*Items from a dataset*.
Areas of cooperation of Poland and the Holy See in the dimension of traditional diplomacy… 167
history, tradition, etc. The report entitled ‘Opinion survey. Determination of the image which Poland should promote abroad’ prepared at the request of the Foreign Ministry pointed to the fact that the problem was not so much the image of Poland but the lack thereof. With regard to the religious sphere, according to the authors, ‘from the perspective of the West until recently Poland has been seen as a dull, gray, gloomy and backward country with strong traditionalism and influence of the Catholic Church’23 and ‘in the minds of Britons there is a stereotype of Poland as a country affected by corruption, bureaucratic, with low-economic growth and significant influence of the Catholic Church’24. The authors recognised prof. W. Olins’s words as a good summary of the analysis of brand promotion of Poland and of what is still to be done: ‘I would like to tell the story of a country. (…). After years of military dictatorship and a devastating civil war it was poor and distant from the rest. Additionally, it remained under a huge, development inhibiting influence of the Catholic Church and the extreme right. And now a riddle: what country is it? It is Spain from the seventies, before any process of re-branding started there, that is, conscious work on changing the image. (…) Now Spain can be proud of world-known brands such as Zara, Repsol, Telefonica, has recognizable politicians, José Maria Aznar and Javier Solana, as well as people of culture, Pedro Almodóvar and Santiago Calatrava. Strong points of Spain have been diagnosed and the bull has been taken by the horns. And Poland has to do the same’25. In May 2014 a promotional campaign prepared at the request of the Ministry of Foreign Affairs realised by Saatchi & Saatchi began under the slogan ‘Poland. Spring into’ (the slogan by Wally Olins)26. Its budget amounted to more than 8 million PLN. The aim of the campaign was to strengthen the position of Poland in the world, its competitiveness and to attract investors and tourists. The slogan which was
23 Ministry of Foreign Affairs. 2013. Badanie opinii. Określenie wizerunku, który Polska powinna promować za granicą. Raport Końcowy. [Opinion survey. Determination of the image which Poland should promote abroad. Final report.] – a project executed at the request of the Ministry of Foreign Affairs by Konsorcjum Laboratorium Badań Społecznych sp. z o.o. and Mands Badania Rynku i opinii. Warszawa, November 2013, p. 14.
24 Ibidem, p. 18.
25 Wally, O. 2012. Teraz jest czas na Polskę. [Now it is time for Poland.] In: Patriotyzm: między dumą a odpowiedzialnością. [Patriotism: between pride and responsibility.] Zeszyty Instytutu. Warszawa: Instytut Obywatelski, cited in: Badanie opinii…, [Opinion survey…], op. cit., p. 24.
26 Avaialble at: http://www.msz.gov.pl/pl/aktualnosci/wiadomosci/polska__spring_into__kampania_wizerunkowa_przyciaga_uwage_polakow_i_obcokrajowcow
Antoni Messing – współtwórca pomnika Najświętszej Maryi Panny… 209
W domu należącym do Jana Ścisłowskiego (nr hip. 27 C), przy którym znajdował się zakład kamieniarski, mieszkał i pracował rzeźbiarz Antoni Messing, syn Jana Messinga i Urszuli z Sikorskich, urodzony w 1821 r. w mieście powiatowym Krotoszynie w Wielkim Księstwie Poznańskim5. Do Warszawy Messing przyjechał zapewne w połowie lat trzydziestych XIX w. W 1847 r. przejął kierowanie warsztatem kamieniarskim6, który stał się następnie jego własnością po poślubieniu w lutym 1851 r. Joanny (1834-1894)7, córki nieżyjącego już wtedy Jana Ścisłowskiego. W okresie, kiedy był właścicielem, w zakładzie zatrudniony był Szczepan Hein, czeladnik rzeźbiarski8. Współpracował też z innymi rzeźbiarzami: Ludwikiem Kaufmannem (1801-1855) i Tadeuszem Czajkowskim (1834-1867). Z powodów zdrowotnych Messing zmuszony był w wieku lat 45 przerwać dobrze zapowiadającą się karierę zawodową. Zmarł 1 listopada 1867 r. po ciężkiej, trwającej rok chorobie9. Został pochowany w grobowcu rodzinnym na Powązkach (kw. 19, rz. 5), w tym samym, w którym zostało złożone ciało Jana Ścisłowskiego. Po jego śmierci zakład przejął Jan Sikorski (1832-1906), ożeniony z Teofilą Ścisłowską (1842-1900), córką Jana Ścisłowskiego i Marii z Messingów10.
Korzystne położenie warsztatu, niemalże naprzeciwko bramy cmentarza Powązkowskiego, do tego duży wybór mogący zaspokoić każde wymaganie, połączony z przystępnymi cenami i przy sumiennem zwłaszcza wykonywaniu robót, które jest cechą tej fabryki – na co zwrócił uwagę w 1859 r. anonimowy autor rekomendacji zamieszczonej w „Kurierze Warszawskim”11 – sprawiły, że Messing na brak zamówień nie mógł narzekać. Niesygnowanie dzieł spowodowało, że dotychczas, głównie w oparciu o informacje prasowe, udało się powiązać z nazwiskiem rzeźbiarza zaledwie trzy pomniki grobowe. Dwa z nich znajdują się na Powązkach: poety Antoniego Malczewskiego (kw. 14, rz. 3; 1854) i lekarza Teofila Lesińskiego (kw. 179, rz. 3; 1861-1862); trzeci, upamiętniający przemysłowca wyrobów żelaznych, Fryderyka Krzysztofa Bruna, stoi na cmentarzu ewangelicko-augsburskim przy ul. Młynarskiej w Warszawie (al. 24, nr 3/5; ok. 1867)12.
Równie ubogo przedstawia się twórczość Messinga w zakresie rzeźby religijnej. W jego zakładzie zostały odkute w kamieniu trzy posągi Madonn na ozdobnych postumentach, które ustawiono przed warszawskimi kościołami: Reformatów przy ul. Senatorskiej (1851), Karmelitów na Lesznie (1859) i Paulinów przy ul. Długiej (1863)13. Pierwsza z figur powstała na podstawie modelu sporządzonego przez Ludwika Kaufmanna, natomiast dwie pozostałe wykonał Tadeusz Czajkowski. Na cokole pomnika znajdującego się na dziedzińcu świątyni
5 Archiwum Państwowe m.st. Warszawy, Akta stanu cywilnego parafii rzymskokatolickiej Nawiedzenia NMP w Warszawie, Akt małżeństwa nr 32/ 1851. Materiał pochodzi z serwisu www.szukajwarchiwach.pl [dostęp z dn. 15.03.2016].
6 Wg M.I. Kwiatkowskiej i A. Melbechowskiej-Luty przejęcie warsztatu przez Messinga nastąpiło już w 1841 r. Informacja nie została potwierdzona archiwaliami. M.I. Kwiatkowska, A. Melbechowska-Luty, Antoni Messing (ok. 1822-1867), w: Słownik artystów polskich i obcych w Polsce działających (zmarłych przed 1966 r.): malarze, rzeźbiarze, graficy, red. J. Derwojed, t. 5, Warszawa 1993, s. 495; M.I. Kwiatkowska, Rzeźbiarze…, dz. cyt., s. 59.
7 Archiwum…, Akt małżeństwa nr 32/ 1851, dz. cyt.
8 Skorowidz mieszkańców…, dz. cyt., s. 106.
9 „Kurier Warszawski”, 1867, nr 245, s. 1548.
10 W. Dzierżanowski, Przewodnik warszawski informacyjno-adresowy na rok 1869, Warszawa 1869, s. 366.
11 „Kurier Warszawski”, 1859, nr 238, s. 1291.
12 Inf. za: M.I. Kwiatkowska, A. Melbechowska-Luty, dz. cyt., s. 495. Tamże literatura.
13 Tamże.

*Task details*. Going through the entries above, show each line that contains "małżeństwa".

*Response to the exercise*.
5 Archiwum Państwowe m.st. Warszawy, Akta stanu cywilnego parafii rzymskokatolickiej Nawiedzenia NMP w Warszawie, Akt małżeństwa nr 32/ 1851. Materiał pochodzi z serwisu www.szukajwarchiwach.pl [dostęp z dn. 15.03.2016].
7 Archiwum…, Akt małżeństwa nr 32/ 1851, dz. cyt.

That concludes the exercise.